--- Task inputs Enclosed Below ---

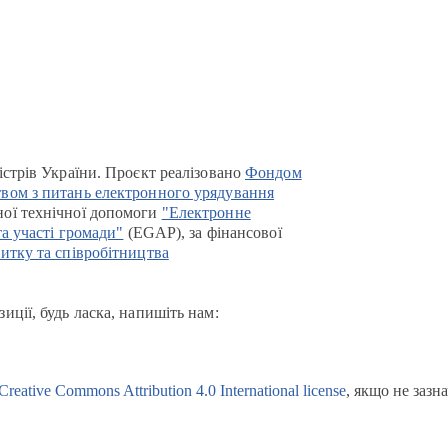
істрів України. Проєкт реалізовано
Фондом
вом з питань електронного урядування
ої технічної допомоги
"Електронне
та участі громади"
(EGAP), за фінансової
итку та співробітництва
иції, будь ласка, напишіть нам:
Creative Commons Attribution 4.0 International license
, якщо не зазн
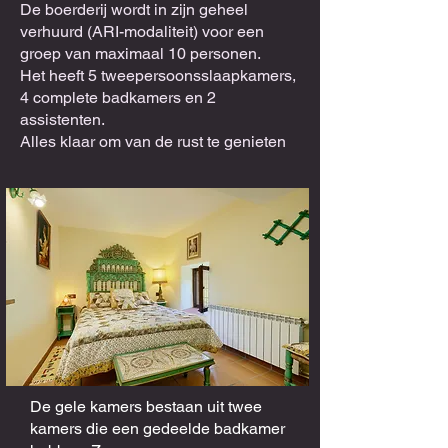
De boerderij wordt in zijn geheel
verhuurd (ARI-modaliteit) voor een
groep van maximaal 10 personen.
Het heeft 5 tweepersoonsslaapkamers,
4 complete badkamers en 2
assistenten.
Alles klaar om van de rust te genieten
De gele kamers bestaan ​​uit twee
kamers die een gedeelde badkamer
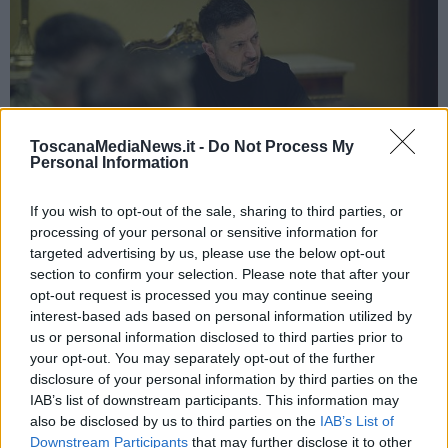
ToscanaMediaNews.it -
Do Not Process My
Personal Information
If you wish to opt-out of the sale, sharing to third parties, or
processing of your personal or sensitive information for
targeted advertising by us, please use the below opt-out
Il presidente dell'Ucraina Volodymyr Zelensky [X Account]
section to confirm your selection. Please note that after your
In tutto questo, mentre Washington sembra distratta dal conflitto in
opt-out request is processed you may continue seeing
Medio Oriente,
secondo Zelensky neppure i Paesi europei
interest-based ads based on personal information utilized by
starebbero contribuendo granché
, nonostante le rimostranze di
us or personal information disclosed to third parties prior to
Kallas. Per il presidente ucraino, infatti, l’Europa starebbe facendo
your opt-out. You may separately opt-out of the further
poco per mettere pressione sulla Russia: tra le “colpe” c’è anche
disclosure of your personal information by third parties on the
quella di non aver saputo arginare il
veto dell’Ungheria sul
IAB’s list of downstream participants. This information may
prestito di 90 miliardi verso Kiev
, annunciato ormai da settimane.
also be disclosed by us to third parties on the
IAB’s List of
All’interno della stessa Unione Europea, i
l blocco deciso da
Budapest ha surriscaldato gli animi
: il cancelliere tedesco
Downstream Participants
that may further disclose it to other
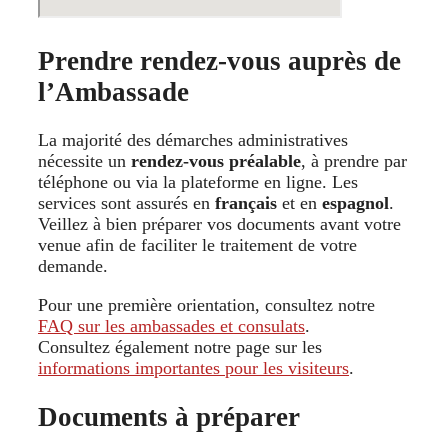
Prendre rendez-vous auprès de
l’Ambassade
La majorité des démarches administratives
nécessite un
rendez-vous préalable
, à prendre par
téléphone ou via la plateforme en ligne. Les
services sont assurés en
français
et en
espagnol
.
Veillez à bien préparer vos documents avant votre
venue afin de faciliter le traitement de votre
demande.
Pour une première orientation, consultez notre
FAQ sur les ambassades et consulats
.
Consultez également notre page sur les
informations importantes pour les visiteurs
.
Documents à préparer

--- End of Enclosed Task inputs ---

If an entry contains a picture, omit it; restate everything else word for word.

істрів України. Проєкт реалізовано
Фондом
вом з питань електронного урядування
ої технічної допомоги
"Електронне
та участі громади"
(EGAP), за фінансової
итку та співробітництва
иції, будь ласка, напишіть нам:
Creative Commons Attribution 4.0 International license
, якщо не зазн
De boerderij wordt in zijn geheel
verhuurd (ARI-modaliteit) voor een
groep van maximaal 10 personen.
Het heeft 5 tweepersoonsslaapkamers,
4 complete badkamers en 2
assistenten.
Alles klaar om van de rust te genieten
De gele kamers bestaan ​​uit twee
kamers die een gedeelde badkamer
ToscanaMediaNews.it -
Do Not Process My
Personal Information
If you wish to opt-out of the sale, sharing to third parties, or
processing of your personal or sensitive information for
targeted advertising by us, please use the below opt-out
Il presidente dell'Ucraina Volodymyr Zelensky [X Account]
section to confirm your selection. Please note that after your
In tutto questo, mentre Washington sembra distratta dal conflitto in
opt-out request is processed you may continue seeing
Medio Oriente,
secondo Zelensky neppure i Paesi europei
interest-based ads based on personal information utilized by
starebbero contribuendo granché
, nonostante le rimostranze di
us or personal information disclosed to third parties prior to
Kallas. Per il presidente ucraino, infatti, l’Europa starebbe facendo
your opt-out. You may separately opt-out of the further
poco per mettere pressione sulla Russia: tra le “colpe” c’è anche
disclosure of your personal information by third parties on the
quella di non aver saputo arginare il
veto dell’Ungheria sul
IAB’s list of downstream participants. This information may
prestito di 90 miliardi verso Kiev
, annunciato ormai da settimane.
also be disclosed by us to third parties on the
IAB’s List of
All’interno della stessa Unione Europea, i
l blocco deciso da
Budapest ha surriscaldato gli animi
: il cancelliere tedesco
Downstream Participants
that may further disclose it to other
Prendre rendez-vous auprès de
l’Ambassade
La majorité des démarches administratives
nécessite un
rendez-vous préalable
, à prendre par
téléphone ou via la plateforme en ligne. Les
services sont assurés en
français
et en
espagnol
.
Veillez à bien préparer vos documents avant votre
venue afin de faciliter le traitement de votre
demande.
Pour une première orientation, consultez notre
FAQ sur les ambassades et consulats
.
Consultez également notre page sur les
informations importantes pour les visiteurs
.
Documents à préparer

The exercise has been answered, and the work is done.